**TEXTO PARA ANÁLISE**

=====

A primeira e talvez a segunda onda
do feminismo até podem ter sido construídas sobre ideias nobres, mas a
corrente atual é movida por nada menos do que a inveja.
Todas essas histórias fantásticas seguem um roteiro parecido.
Geralmente há uma mulher mais velha — que pode ser uma mãe, uma bruxa ou
uma rainha —, em uma posição confortavelmente superior, até alguém
ameaçar o seu lugar por ser, por exemplo, “a mais bela de todas as
mulheres” [1]. A jovem donzela precisa ser detida a qualquer custo. A
partir disso, os contos de fadas se desenrolam rumo a um desfecho comum:
as coisas não se dão bem para a bruxa má, e a jovem donzela e seu
príncipe vivem felizes para sempre.
Há muitas lições que podem ser extraídas desses contos de fadas, mas a primeira delas diz respeito ao vício atemporal da inveja.

=====

**TAREFAS SOLICITADAS**
- a) Extraia do texto sobre a inveja nos contos de fadas tudo o que vai desde "A primeira e" até "felizes para sempre.", sem alterar nenhuma palavra.
- b) Dê prosseguimento ao texto sobre a inveja nos contos de fadas, redigindo o que viria logo após a última frase apresentada.

**DADOS FORNECIDOS**
=====

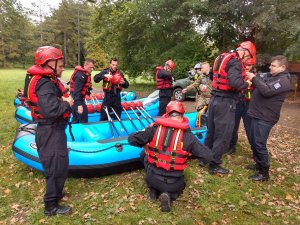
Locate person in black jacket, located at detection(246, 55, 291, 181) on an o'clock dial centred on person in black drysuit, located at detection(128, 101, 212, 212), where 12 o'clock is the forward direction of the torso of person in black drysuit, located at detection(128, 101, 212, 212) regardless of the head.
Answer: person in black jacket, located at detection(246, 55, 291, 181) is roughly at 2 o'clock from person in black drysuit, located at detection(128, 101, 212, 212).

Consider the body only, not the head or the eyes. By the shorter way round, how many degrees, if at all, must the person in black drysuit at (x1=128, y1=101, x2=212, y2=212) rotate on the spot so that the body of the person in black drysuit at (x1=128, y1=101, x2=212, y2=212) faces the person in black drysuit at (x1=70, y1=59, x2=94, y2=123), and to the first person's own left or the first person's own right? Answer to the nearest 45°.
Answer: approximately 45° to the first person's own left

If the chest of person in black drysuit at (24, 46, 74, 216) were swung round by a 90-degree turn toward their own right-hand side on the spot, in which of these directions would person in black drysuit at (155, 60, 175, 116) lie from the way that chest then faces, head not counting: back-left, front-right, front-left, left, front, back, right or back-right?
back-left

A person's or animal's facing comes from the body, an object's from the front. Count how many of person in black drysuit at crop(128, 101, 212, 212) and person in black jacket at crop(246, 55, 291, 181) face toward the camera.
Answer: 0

=====

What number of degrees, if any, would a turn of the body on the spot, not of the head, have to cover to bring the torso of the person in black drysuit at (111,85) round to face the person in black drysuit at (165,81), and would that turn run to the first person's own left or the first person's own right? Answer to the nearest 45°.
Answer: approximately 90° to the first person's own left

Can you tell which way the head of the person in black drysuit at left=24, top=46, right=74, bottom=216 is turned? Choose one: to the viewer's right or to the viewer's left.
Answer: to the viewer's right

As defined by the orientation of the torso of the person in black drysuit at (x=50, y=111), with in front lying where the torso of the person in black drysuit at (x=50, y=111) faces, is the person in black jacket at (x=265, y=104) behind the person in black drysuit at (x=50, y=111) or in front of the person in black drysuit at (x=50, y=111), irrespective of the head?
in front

=====

**RESPOSTAS FORNECIDAS**
- a)
A primeira e talvez a segunda onda
do feminismo até podem ter sido construídas sobre ideias nobres, mas a
corrente atual é movida por nada menos do que a inveja.
Todas essas histórias fantásticas seguem um roteiro parecido.
Geralmente há uma mulher mais velha — que pode ser uma mãe, uma bruxa ou
uma rainha —, em uma posição confortavelmente superior, até alguém
ameaçar o seu lugar por ser, por exemplo, “a mais bela de todas as
mulheres” [1]. A jovem donzela precisa ser detida a qualquer custo. A
partir disso, os contos de fadas se desenrolam rumo a um desfecho comum:
as coisas não se dão bem para a bruxa má, e a jovem donzela e seu
príncipe vivem felizes para sempre.

- b)
Embora pareçam equivaler-se, ter inveja e sentir ciúmes são, na
verdade, duas coisas bem diferentes uma da outra [2]. A inveja eleva o
ciúme de uma pessoa a um novo patamar, como se quem possuísse o objeto
de seus desejos, ou fosse um obstáculo para alcançá-lo, estivesse
roubando algo dela. Não sem razão a palavra inveja vem do latim invidere, que significa, literalmente, olhar para o outro com um “olho mau”, cheio de ódio e de malícia. Ela alimenta o impulso de destruir o próximo.
Embora seja um pecado capital tanto para homens quanto para mulheres, a inveja parece estar profundamente enraizada no coração feminino, desde o tempo de Eva.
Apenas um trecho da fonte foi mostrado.